Un par de manos me agarran con fuerza por los brazos, pero yo me suelto enseguida.

–¡Jones! Déjalo – las mismas manos vuelven a atajarme, pero para mi no se ha terminado la pelea.

Siento un corrientazo que me atraviesa toda la pierna, y caigo al suelo siendo electrocutado por el Taser de los guardias, veo como se llevan a Manny y el dolor comienza a esparcirse por mi cuerpo.

– Acabas de servirte en bandeja de plata – me dice mi guardia favorito, sarcasmo – pasarás la noche en la celda de castigo.

Yo me agarro la pierna y la aprieto para amortiguar el dolor.

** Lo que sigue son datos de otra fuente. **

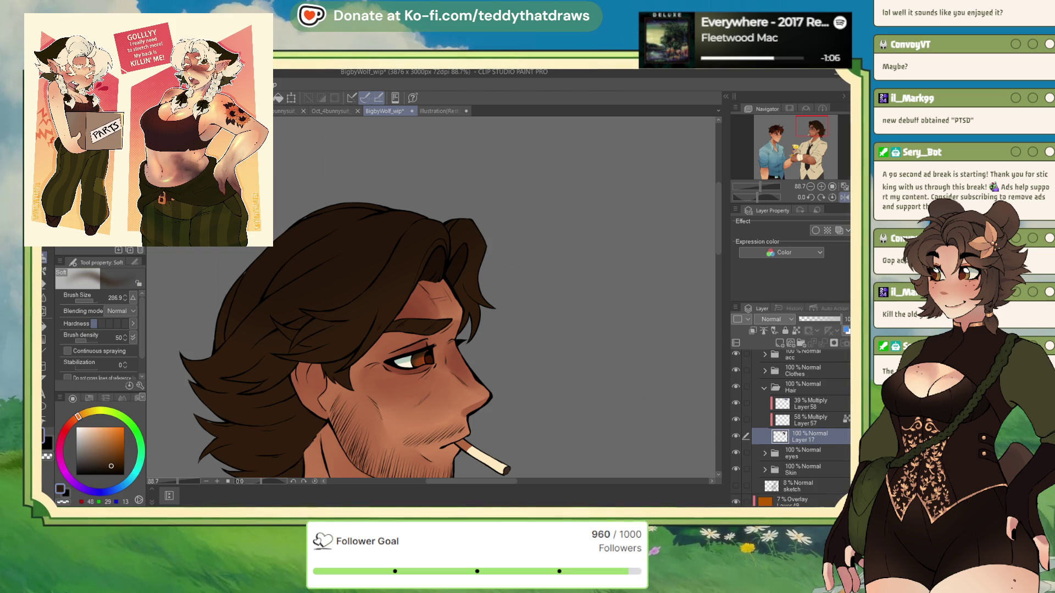
# - Add Layer 59 above Layer 58 as a Multiply layer and flip the canvas view back
pyautogui.press('p')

Pero estoy prácticamente inmóvil, asi que él me levanta ayudado de otro guardia y me arrastra lejos de mi habitación, mientras ellos me llevan pienso en Annabelle.

–¡No! ¡No puedo quedarme en la puta celda de castigo! – le grito tan alto como puedo – tienen que dejarme ir, nada de esto fue mi culpa – vocifero, pero a nadie le interesa, todos me miran como si no fuera mas que otro loco encerrado en este infierno.

Annabelle, tengo que ver a Annabelle, no pueden encerrarme esta noche porque ella está esperando por mí, y me temo que pueda pensar lo peor si no me aparezco.

Intento zafarme del agarre de los guardias, pero mi pierna está temblorosa, asi que antes de que yo pueda hacer nada, ellos me meten dentro de la celda completamente gris y llena de metal y cierran la puerta con candado.

Me tiro en la cama rígida para calmar el dolor y entonces lo recuero, me toco los bolsillos de mis pantalones y me doy cuenta de que no tengo conmigo mi celular, El celular, el endemoniado celular. ¿Dónde demonios lo dejé? O peor aún, ¿Quién diablos me lo quitó de encima?

–¡Tienen que dejarme salir! – la desesperación me consume y no veo de otra más que aporrear la puerta para ver si de esa forma alguien me escucha.

Le doy golpes al metal frio hasta que mis manos empiezan a sangrar.

Annabelle, el video, todo pasa por mi mente demasiado rápido. Tengo que verla, tengo que recuperar el celular y el video, antes de que sea demasiado tarde.